You start as some sort of analyst with a quant background (STEM major) supporting the PM by building different monitors and tools. Alternatively, you do a few years in S&T and come in to do some small risk taking, but you still do all the same things a quant analyst does. More people now actually start in London (Citadel GFI is a big example) and earn around £220k (base + bonus) for the first few years.

You then become a small risk taker (in some places it's called an APM, in some it's just an analyst) where you bring in some PnL but still have a discretionary bonus. At this stage of your career you make a bit more than when you joined but not too much—if you perform well you can target 500k all-in. Good mental math is you will likely get 5% of your PnL contribution (direct and indirect). So if you brought 10m to the table with risk taking and the tools you built, your comp will roughly be £150k base + £500k bonus.
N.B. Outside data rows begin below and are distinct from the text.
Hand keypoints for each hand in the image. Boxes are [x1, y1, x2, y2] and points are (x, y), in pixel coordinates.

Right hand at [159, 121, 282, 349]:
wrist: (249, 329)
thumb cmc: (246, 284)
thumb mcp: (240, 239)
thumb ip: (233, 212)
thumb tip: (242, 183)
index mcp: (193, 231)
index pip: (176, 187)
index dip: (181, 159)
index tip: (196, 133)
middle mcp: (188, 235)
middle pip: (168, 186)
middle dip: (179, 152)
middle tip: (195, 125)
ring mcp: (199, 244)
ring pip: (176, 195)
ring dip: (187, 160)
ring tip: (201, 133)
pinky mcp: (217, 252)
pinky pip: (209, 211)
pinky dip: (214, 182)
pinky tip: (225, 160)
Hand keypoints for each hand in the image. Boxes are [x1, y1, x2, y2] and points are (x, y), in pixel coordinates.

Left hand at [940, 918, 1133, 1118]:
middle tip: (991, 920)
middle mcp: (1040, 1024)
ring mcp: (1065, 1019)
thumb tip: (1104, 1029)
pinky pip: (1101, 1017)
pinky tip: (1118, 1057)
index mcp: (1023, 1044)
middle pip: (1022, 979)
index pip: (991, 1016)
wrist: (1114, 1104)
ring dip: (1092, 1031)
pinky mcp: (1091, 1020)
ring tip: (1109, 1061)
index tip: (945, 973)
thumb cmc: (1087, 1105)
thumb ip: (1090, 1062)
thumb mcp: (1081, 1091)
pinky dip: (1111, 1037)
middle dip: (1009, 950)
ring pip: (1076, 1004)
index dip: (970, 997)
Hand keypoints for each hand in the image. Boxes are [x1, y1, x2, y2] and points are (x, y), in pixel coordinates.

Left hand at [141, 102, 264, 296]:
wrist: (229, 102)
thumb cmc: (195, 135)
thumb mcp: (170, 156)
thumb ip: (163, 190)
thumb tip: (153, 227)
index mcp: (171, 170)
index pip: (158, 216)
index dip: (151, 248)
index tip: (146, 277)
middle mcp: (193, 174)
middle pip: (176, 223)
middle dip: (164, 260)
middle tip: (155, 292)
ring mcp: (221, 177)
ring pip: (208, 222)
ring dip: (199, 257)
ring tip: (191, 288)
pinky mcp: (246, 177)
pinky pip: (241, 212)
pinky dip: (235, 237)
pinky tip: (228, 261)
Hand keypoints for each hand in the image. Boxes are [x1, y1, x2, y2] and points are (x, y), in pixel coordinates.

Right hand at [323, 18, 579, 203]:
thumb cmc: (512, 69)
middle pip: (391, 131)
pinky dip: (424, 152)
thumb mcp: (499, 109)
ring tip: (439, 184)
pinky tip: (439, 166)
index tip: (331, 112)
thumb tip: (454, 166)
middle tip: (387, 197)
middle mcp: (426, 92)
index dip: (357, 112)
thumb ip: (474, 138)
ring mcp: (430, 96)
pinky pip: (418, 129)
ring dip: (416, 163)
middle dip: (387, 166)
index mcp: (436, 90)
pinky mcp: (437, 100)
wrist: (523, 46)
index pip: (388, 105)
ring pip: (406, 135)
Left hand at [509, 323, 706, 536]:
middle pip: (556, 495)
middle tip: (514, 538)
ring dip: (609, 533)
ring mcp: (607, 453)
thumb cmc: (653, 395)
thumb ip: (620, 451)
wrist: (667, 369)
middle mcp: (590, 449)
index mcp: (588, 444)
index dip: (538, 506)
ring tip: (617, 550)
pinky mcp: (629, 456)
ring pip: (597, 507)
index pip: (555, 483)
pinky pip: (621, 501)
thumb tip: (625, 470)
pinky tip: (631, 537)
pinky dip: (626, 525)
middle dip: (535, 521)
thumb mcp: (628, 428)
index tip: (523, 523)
The next step is sub-PM, where your comp will finally be percentage-based. Getting 10% of what you make is a good estimate. The amount of vol you can run will be directly dependent on the vol your PM is running. For example, if you work for an average PM who runs like 30 vols, you can probably get 10 vols. If you have a 1.5 Sharpe year, you'll take home 1.5m (minus whatever your cost split is). I do know pretty junior guys getting up to 50 vols to run (more likely to happen if you have some sort of semi-systematic strategy with good results), but for that you need your PM to run 100 vols. At this stage, the median person who made it here (selection bias) can make 150k + 1-2m.

The next step is becoming an independent PM, or senior PM as they are called in some places. This can take a while to happen - you need to be consistently making 30+ bucks a year with 10+ YOE to get a shot at that at a place like Citadel. PMs there likely run at least 40-50m vols, with top ones running 100+. You can do your math to figure out comp.

 

Also additional question. It seems to me (perhaps I’m wrong) the comp is lower and progress lower than prop shop/market makers, is this right? Also it seems less collaborative and more cutthroat, why would someone join a HF rather than a quant shop? First year IMC/Sig should be like 350-400 while at HF is 250 and doesnt seem like it scales as fast.

 

Yeah, on your first comment it sounds about right: at first you do whatever the PM wants you to do, and over time you start to understand the trading style a bit more, come up with ideas, put some tiny risk on to get a feel for risk taking, and transition into a proper risk taker.

On your second comment: these prop shops do pay their grads more in the beginning, but keep in mind that my original message talked about median outcomes, not means. There is a bigger right tail in HFs, and the main reason for that is capacity. In the beginning you are barely useful, so you get paid just enough to take the job. But as you get experience, because macro strats have very high capacity, you will bring in more PnL in absolute terms and get rewarded proportionally for it, as opposed to optimizing for Sharpe in prop shops.

In the end, although the choice between quant and macro HF is a choice in theory (both need STEM majors), the reality is the industry will choose you based on your ambitions and risk tolerance. A risk-adjusted career is for sure better in prop shops as there is way less turnover and way more stable comp, but it will likely top out in the very low 7 figures even at top places. If you go into macro, you are agreeing to longer hours (as a lot of it is discretionary, so you need to be there at market open/close), but in return you are getting a higher ceiling. Starting from sub-PM you will likely be making more than a quant, and as an average PM in a very good shop you will be making 5m+ in a decent year.

Similarly, collaboration is great for learning, but that also means there is less ownership, which is the whole point of a pod system. You just need to choose what you value more.